> [Material for this task]:
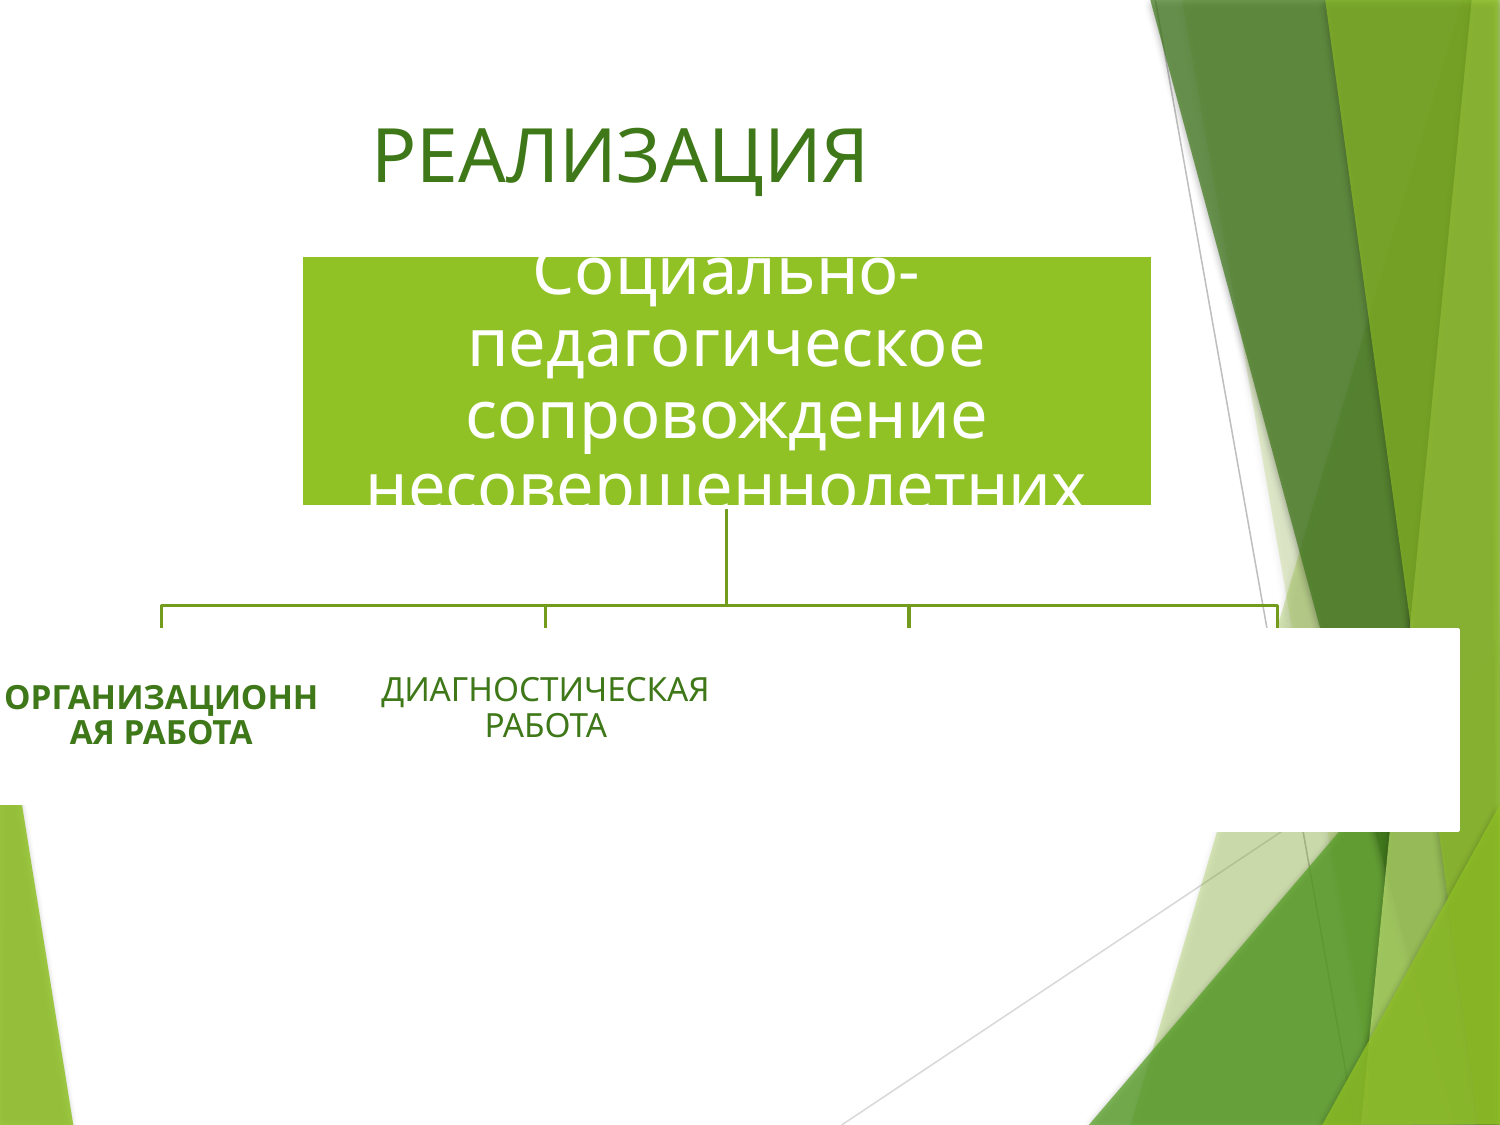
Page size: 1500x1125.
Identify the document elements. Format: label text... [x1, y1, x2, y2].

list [0, 254, 1460, 906]
title РЕАЛИЗАЦИЯ [99, 99, 1142, 209]
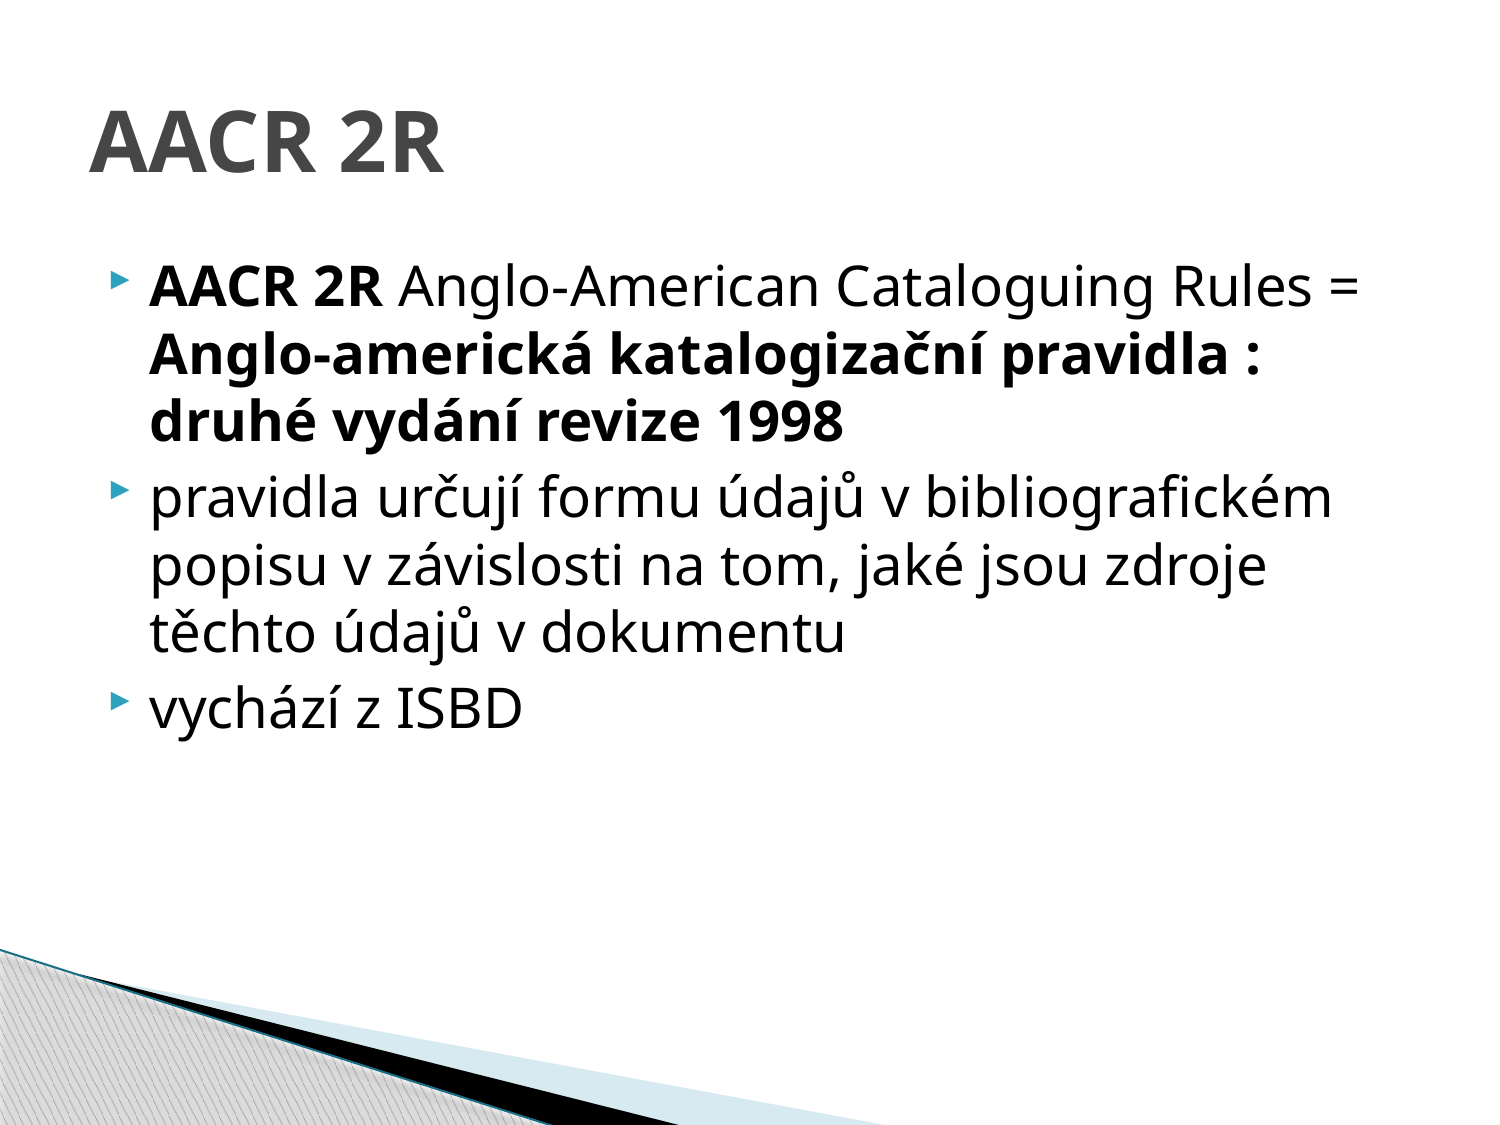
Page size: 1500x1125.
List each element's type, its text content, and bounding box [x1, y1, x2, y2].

title AACR 2R [75, 45, 1425, 233]
list AACR 2R Anglo-American Cataloguing Rules = Anglo-americká katalogizační pravidla : druhé vydání revize 1998 pravidla určují formu údajů v bibliografickém popisu v závislosti na tom, jaké jsou zdroje těchto údajů v dokumentu vychází z ISBD [75, 243, 1425, 986]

> [To do]:
Take the listing above and retype it exactly. Its pictures are to be omitted.

> [Written answer]:
Page size: 1500x1125.
Identify the document elements. Format: label text... [x1, y1, x2, y2].

list [0, 254, 1460, 906]
title РЕАЛИЗАЦИЯ [99, 99, 1142, 209]
Page size: 1500x1125.
List each element's type, its text content, and bounding box [x1, y1, x2, y2].

title AACR 2R [75, 45, 1425, 233]
list AACR 2R Anglo-American Cataloguing Rules = Anglo-americká katalogizační pravidla : druhé vydání revize 1998 pravidla určují formu údajů v bibliografickém popisu v závislosti na tom, jaké jsou zdroje těchto údajů v dokumentu vychází z ISBD [75, 243, 1425, 986]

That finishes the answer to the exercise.